Dataset extract Start Marker

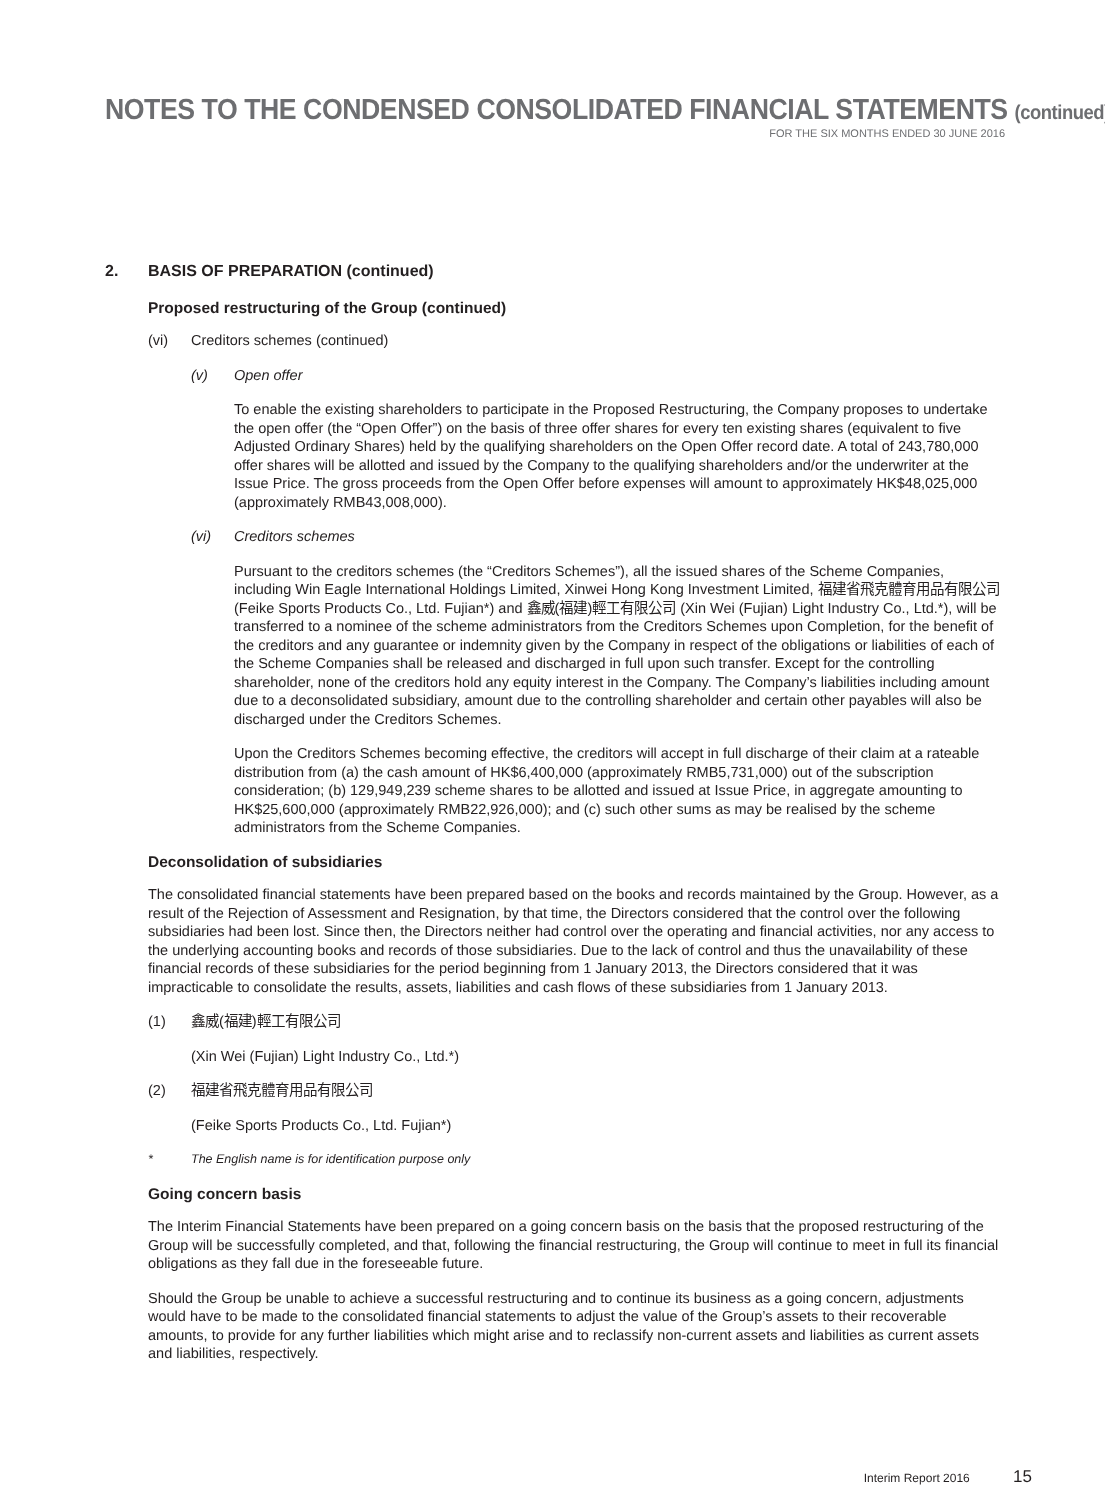NOTES TO THE CONDENSED CONSOLIDATED FINANCIAL STATEMENTS (continued)
FOR THE SIX MONTHS ENDED 30 JUNE 2016
2. BASIS OF PREPARATION (continued)
Proposed restructuring of the Group (continued)
(vi) Creditors schemes (continued)
(v) Open offer
To enable the existing shareholders to participate in the Proposed Restructuring, the Company proposes to undertake the open offer (the “Open Offer”) on the basis of three offer shares for every ten existing shares (equivalent to five Adjusted Ordinary Shares) held by the qualifying shareholders on the Open Offer record date. A total of 243,780,000 offer shares will be allotted and issued by the Company to the qualifying shareholders and/or the underwriter at the Issue Price. The gross proceeds from the Open Offer before expenses will amount to approximately HK$48,025,000 (approximately RMB43,008,000).
(vi) Creditors schemes
Pursuant to the creditors schemes (the “Creditors Schemes”), all the issued shares of the Scheme Companies, including Win Eagle International Holdings Limited, Xinwei Hong Kong Investment Limited, 福建省飛克體育用品有限公司 (Feike Sports Products Co., Ltd. Fujian*) and 鑫威(福建)輕工有限公司 (Xin Wei (Fujian) Light Industry Co., Ltd.*), will be transferred to a nominee of the scheme administrators from the Creditors Schemes upon Completion, for the benefit of the creditors and any guarantee or indemnity given by the Company in respect of the obligations or liabilities of each of the Scheme Companies shall be released and discharged in full upon such transfer. Except for the controlling shareholder, none of the creditors hold any equity interest in the Company. The Company’s liabilities including amount due to a deconsolidated subsidiary, amount due to the controlling shareholder and certain other payables will also be discharged under the Creditors Schemes.
Upon the Creditors Schemes becoming effective, the creditors will accept in full discharge of their claim at a rateable distribution from (a) the cash amount of HK$6,400,000 (approximately RMB5,731,000) out of the subscription consideration; (b) 129,949,239 scheme shares to be allotted and issued at Issue Price, in aggregate amounting to HK$25,600,000 (approximately RMB22,926,000); and (c) such other sums as may be realised by the scheme administrators from the Scheme Companies.
Deconsolidation of subsidiaries
The consolidated financial statements have been prepared based on the books and records maintained by the Group. However, as a result of the Rejection of Assessment and Resignation, by that time, the Directors considered that the control over the following subsidiaries had been lost. Since then, the Directors neither had control over the operating and financial activities, nor any access to the underlying accounting books and records of those subsidiaries. Due to the lack of control and thus the unavailability of these financial records of these subsidiaries for the period beginning from 1 January 2013, the Directors considered that it was impracticable to consolidate the results, assets, liabilities and cash flows of these subsidiaries from 1 January 2013.
(1) 鑫威(福建)輕工有限公司
(Xin Wei (Fujian) Light Industry Co., Ltd.*)
(2) 福建省飛克體育用品有限公司
(Feike Sports Products Co., Ltd. Fujian*)
* The English name is for identification purpose only
Going concern basis
The Interim Financial Statements have been prepared on a going concern basis on the basis that the proposed restructuring of the Group will be successfully completed, and that, following the financial restructuring, the Group will continue to meet in full its financial obligations as they fall due in the foreseeable future.
Should the Group be unable to achieve a successful restructuring and to continue its business as a going concern, adjustments would have to be made to the consolidated financial statements to adjust the value of the Group’s assets to their recoverable amounts, to provide for any further liabilities which might arise and to reclassify non-current assets and liabilities as current assets and liabilities, respectively.
Interim Report 2016 15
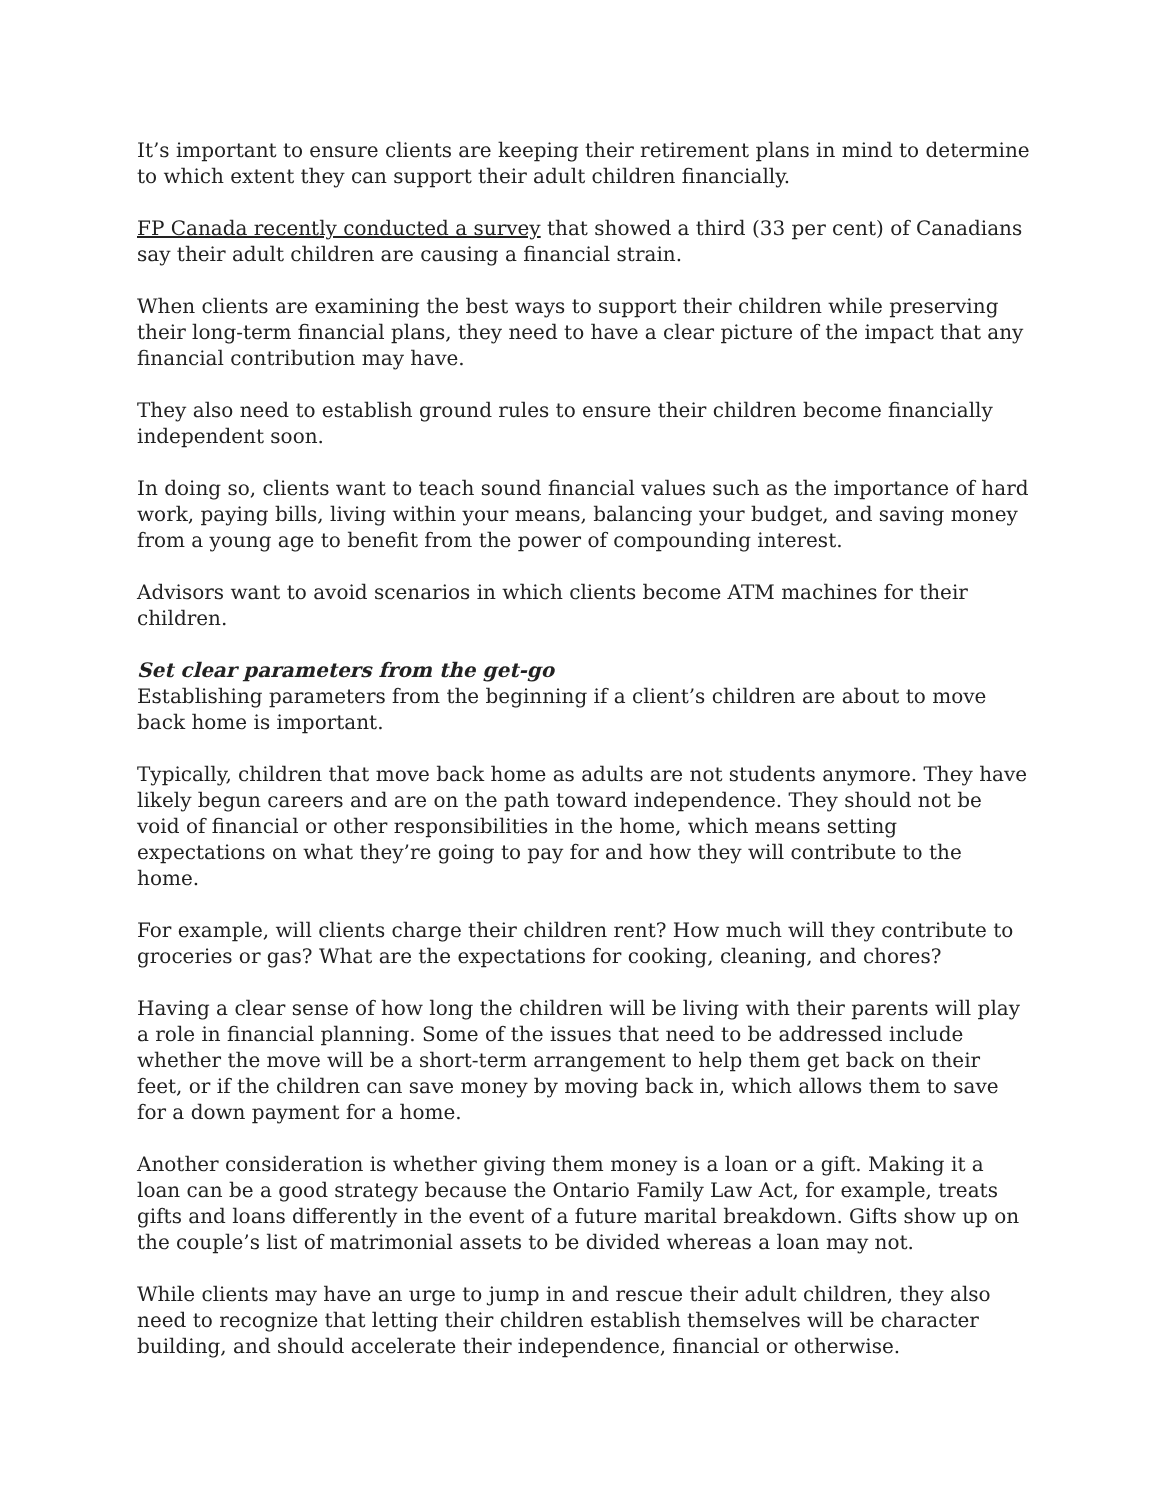It’s important to ensure clients are keeping their retirement plans in mind to determine to which extent they can support their adult children financially.
FP Canada recently conducted a survey that showed a third (33 per cent) of Canadians say their adult children are causing a financial strain.
When clients are examining the best ways to support their children while preserving their long-term financial plans, they need to have a clear picture of the impact that any financial contribution may have.
They also need to establish ground rules to ensure their children become financially independent soon.
In doing so, clients want to teach sound financial values such as the importance of hard work, paying bills, living within your means, balancing your budget, and saving money from a young age to benefit from the power of compounding interest.
Advisors want to avoid scenarios in which clients become ATM machines for their children.
Set clear parameters from the get-go
Establishing parameters from the beginning if a client’s children are about to move back home is important.
Typically, children that move back home as adults are not students anymore. They have likely begun careers and are on the path toward independence. They should not be void of financial or other responsibilities in the home, which means setting expectations on what they’re going to pay for and how they will contribute to the home.
For example, will clients charge their children rent? How much will they contribute to groceries or gas? What are the expectations for cooking, cleaning, and chores?
Having a clear sense of how long the children will be living with their parents will play a role in financial planning. Some of the issues that need to be addressed include whether the move will be a short-term arrangement to help them get back on their feet, or if the children can save money by moving back in, which allows them to save for a down payment for a home.
Another consideration is whether giving them money is a loan or a gift. Making it a loan can be a good strategy because the Ontario Family Law Act, for example, treats gifts and loans differently in the event of a future marital breakdown. Gifts show up on the couple’s list of matrimonial assets to be divided whereas a loan may not.
While clients may have an urge to jump in and rescue their adult children, they also need to recognize that letting their children establish themselves will be character building, and should accelerate their independence, financial or otherwise.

Dataset extract End Marker

Task objective: Every line from the one that contains "Typically, children that" down to and including the last line of the records above must be set down exactly, with nothing else.

Result:
Typically, children that move back home as adults are not students anymore. They have likely begun careers and are on the path toward independence. They should not be void of financial or other responsibilities in the home, which means setting expectations on what they’re going to pay for and how they will contribute to the home.
For example, will clients charge their children rent? How much will they contribute to groceries or gas? What are the expectations for cooking, cleaning, and chores?
Having a clear sense of how long the children will be living with their parents will play a role in financial planning. Some of the issues that need to be addressed include whether the move will be a short-term arrangement to help them get back on their feet, or if the children can save money by moving back in, which allows them to save for a down payment for a home.
Another consideration is whether giving them money is a loan or a gift. Making it a loan can be a good strategy because the Ontario Family Law Act, for example, treats gifts and loans differently in the event of a future marital breakdown. Gifts show up on the couple’s list of matrimonial assets to be divided whereas a loan may not.
While clients may have an urge to jump in and rescue their adult children, they also need to recognize that letting their children establish themselves will be character building, and should accelerate their independence, financial or otherwise.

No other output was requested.